Use A Go-Forward Approach 

An important concept in contract management software design in terms of system setup is the ability to have an additive approach to your data.  Quite often, you will have some items that you report on as available pieces of data you can leverage. Other times, it’s something that you need to gain.

With a go-forward approach, perhaps you make a certain piece of data that you need to collect a required field in the system. For example, you need to be able to report on whether your NDA’s are mutual or not.  By using contract software that’s configurable to your needs, you can add in a question, “Is this Mutual?” and have this field mandatory for the user to answer, choosing a drop down “yes” or “no”.  This could also be done with a missing key date field.

This way, when someone is working with that contract, whether it be a renewal, amendment, expiration, or even a vendor or supplier review, you are always capturing that piece of data.  As new contracts get added, you capture the data required for proper reporting, compliance, and risk management.  This eliminates the need for someone to sit in a dark corner for 3 months madly gathering and entering data while ignoring their normal duties.

Leverage Your Existing Business Systems  

Many times, we find that customers have some contract information in other systems.  Accounting, ERP systems, and CRM’s quite often will hold a good portion of your data already.  An important aspect of a contract lifecycle management (CLM) platform is that organization, contract, and document information can each stand on its own and be loaded in an additive way.

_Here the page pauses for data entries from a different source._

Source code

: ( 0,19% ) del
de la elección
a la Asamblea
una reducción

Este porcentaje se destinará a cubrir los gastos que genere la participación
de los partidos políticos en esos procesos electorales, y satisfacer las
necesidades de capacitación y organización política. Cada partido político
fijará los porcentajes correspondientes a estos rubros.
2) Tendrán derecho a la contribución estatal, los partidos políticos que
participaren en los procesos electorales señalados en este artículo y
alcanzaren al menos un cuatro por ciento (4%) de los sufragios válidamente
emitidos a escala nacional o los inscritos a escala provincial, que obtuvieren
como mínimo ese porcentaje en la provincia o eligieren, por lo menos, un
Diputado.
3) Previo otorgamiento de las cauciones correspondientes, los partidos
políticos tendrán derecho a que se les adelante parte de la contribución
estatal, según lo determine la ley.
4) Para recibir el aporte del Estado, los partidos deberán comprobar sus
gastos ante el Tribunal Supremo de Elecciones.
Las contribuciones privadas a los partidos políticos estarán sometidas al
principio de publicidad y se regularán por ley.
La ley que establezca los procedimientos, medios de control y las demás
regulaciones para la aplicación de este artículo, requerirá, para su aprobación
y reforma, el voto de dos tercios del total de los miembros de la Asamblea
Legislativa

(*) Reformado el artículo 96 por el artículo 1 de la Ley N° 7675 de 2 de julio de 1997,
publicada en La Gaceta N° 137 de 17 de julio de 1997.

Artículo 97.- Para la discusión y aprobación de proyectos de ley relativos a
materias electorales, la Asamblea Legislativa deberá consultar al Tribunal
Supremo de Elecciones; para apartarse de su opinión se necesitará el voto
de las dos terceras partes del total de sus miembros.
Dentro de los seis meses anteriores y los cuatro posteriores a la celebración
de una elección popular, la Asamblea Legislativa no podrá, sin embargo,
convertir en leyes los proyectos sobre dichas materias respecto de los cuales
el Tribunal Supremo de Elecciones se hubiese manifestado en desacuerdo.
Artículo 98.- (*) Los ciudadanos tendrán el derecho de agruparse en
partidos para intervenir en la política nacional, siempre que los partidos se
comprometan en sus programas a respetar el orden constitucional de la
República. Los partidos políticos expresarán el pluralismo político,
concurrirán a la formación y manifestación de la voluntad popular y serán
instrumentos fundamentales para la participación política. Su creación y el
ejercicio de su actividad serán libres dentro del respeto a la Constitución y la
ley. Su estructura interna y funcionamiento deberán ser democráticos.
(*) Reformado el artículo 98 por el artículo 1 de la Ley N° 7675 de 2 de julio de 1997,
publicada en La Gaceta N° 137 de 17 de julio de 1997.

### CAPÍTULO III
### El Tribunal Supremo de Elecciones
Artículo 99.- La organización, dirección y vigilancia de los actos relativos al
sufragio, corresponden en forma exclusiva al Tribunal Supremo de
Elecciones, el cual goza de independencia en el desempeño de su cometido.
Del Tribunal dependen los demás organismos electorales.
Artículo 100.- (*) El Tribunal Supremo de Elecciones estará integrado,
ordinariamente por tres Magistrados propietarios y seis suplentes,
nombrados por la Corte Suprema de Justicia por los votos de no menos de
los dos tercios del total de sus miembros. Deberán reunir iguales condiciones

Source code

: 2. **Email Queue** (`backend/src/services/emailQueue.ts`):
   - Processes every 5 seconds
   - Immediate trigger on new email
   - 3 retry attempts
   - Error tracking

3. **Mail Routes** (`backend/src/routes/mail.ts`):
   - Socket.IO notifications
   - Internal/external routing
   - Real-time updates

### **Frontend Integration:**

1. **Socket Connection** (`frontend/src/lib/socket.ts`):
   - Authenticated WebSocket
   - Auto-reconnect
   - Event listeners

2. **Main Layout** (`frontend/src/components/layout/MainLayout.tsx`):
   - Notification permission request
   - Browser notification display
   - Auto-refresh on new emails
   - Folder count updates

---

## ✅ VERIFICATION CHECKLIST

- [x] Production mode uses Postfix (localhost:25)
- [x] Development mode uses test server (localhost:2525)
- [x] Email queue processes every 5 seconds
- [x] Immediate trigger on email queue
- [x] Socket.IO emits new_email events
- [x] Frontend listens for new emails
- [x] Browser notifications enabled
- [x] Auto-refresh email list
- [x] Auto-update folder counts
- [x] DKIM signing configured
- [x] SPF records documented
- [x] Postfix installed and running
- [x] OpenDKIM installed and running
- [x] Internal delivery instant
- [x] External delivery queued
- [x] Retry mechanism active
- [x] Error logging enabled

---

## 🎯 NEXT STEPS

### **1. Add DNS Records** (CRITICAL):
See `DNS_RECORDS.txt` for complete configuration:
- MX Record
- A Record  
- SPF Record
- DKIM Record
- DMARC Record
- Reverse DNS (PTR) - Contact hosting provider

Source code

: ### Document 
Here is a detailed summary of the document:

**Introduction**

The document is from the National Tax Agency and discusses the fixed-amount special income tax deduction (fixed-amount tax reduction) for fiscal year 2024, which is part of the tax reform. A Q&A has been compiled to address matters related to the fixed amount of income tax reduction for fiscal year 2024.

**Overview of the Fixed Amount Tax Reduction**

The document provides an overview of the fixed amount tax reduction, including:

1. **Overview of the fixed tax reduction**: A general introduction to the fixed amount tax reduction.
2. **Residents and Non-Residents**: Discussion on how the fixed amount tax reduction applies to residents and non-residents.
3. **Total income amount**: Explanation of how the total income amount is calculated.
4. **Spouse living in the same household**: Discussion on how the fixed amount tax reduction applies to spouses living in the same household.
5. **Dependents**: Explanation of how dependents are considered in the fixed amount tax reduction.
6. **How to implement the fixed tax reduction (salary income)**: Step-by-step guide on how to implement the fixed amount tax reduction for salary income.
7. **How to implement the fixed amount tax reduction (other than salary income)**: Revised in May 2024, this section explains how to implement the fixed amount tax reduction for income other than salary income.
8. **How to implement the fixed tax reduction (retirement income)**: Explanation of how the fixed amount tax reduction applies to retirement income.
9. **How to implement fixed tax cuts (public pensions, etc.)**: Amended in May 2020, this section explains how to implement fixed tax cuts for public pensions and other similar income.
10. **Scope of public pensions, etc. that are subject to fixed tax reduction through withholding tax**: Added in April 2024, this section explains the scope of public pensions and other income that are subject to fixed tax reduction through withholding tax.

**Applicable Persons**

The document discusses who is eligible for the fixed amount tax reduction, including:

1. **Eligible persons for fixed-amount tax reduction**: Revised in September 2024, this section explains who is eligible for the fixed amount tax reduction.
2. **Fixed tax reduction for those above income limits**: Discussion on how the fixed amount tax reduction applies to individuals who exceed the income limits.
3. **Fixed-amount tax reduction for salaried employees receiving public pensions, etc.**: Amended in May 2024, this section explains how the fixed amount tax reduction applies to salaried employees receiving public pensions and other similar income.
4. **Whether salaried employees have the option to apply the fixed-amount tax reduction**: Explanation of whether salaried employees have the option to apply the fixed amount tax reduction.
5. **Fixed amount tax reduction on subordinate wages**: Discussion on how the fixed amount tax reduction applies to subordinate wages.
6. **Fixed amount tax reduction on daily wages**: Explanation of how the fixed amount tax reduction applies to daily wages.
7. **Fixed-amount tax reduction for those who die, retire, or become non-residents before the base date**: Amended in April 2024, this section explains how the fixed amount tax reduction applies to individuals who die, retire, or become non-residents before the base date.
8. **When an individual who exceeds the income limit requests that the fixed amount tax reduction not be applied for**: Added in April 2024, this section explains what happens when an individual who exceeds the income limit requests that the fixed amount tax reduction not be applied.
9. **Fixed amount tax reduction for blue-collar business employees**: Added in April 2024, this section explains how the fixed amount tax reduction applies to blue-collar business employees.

This allows you to build information quickly and as it’s available.  There’s no need to duplicate efforts and with a little creativity on what you have for information about your contracts. For example, you could upload your vendor list from an ERP system into the CLM software regardless of whether you have a contract connected to a vendor yet.

Get Data from How You’re Organizing Contracts Today

How are you organizing contracts today?  Frequently, I talk to prospects who aren’t using spreadsheets or other means of managing contract-related information. Their only contract management solution is a folder structure organized by vendor or supplier and within that folder will be subfolders containing each contract type such as MSA, NDA, etc.  What they may not realize is that the folder approach still provides three importants points of data that can serve as building blocks going forward: the counterparty, contract type, and document itself.

These often overlooked yet simple items can create the baseline for importing contracts from a folder structure situation into a contract management system. This allows you to take the first step in moving to a model of managing your contracts based on what’s really important such as the terms, conditions, and obligations, for example.

Takeaway

If you are considering contract management software to improve your contract processes, don’t stress unnecessarily over what to do with your existing data. The three strategies outlined above can help you build a good foundation for your contract management system using tools and methods that do not take away your valuable time trying to get a handle on all your data while performing your regular job functions.

The last thing you need is a second job trying to gather an endless amount of information as a contract data collection clerk in a dark corner.  Just leverage the data hidden within items you already have and gain the data you need for proper compliance with an additive approach over the course of your normal daily routines.